__DATA__:
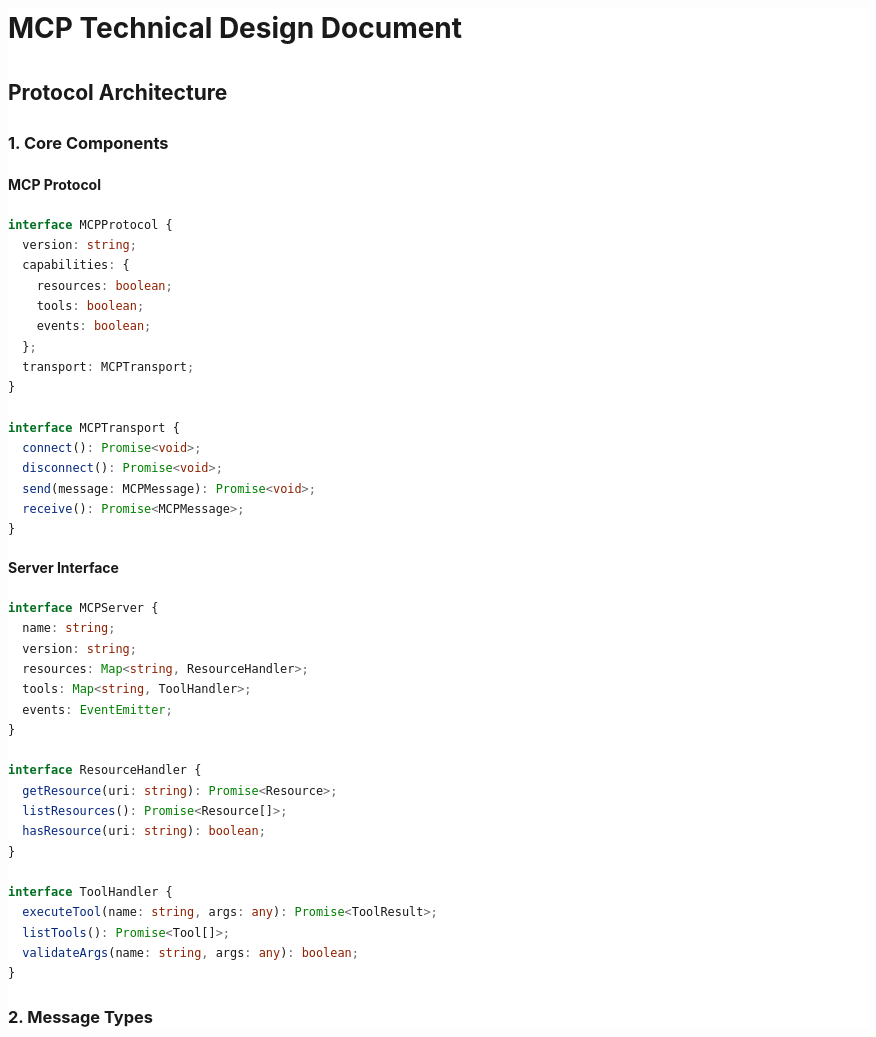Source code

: # MCP Technical Design Document

## Protocol Architecture

### 1. Core Components

#### MCP Protocol
```typescript
interface MCPProtocol {
  version: string;
  capabilities: {
    resources: boolean;
    tools: boolean;
    events: boolean;
  };
  transport: MCPTransport;
}

interface MCPTransport {
  connect(): Promise<void>;
  disconnect(): Promise<void>;
  send(message: MCPMessage): Promise<void>;
  receive(): Promise<MCPMessage>;
}
```

#### Server Interface
```typescript
interface MCPServer {
  name: string;
  version: string;
  resources: Map<string, ResourceHandler>;
  tools: Map<string, ToolHandler>;
  events: EventEmitter;
}

interface ResourceHandler {
  getResource(uri: string): Promise<Resource>;
  listResources(): Promise<Resource[]>;
  hasResource(uri: string): boolean;
}

interface ToolHandler {
  executeTool(name: string, args: any): Promise<ToolResult>;
  listTools(): Promise<Tool[]>;
  validateArgs(name: string, args: any): boolean;
}
```

### 2. Message Types
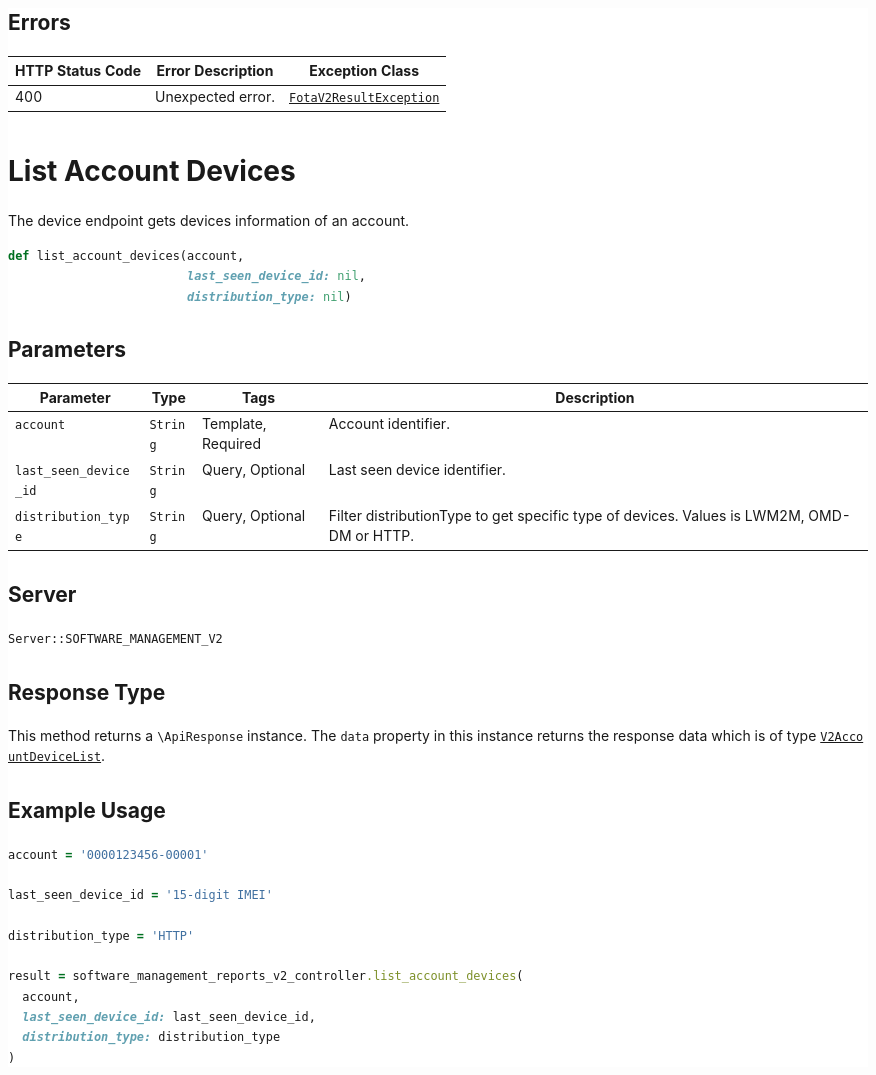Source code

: ## Errors

| HTTP Status Code | Error Description | Exception Class |
|  --- | --- | --- |
| 400 | Unexpected error. | [`FotaV2ResultException`](../../doc/models/fota-v2-result-exception.md) |


# List Account Devices

The device endpoint gets devices information of an account.

```ruby
def list_account_devices(account,
                         last_seen_device_id: nil,
                         distribution_type: nil)
```

## Parameters

| Parameter | Type | Tags | Description |
|  --- | --- | --- | --- |
| `account` | `String` | Template, Required | Account identifier. |
| `last_seen_device_id` | `String` | Query, Optional | Last seen device identifier. |
| `distribution_type` | `String` | Query, Optional | Filter distributionType to get specific type of devices. Values is LWM2M, OMD-DM or HTTP. |

## Server

`Server::SOFTWARE_MANAGEMENT_V2`

## Response Type

This method returns a `\ApiResponse` instance. The `data` property in this instance returns the response data which is of type [`V2AccountDeviceList`](../../doc/models/v2-account-device-list.md).

## Example Usage

```ruby
account = '0000123456-00001'

last_seen_device_id = '15-digit IMEI'

distribution_type = 'HTTP'

result = software_management_reports_v2_controller.list_account_devices(
  account,
  last_seen_device_id: last_seen_device_id,
  distribution_type: distribution_type
)
```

__WHAT YOU SHOULD DO__: Say how many lines of the listing above include the word "ToolHandler", and give no other text.

__ANSWER BOX__: 2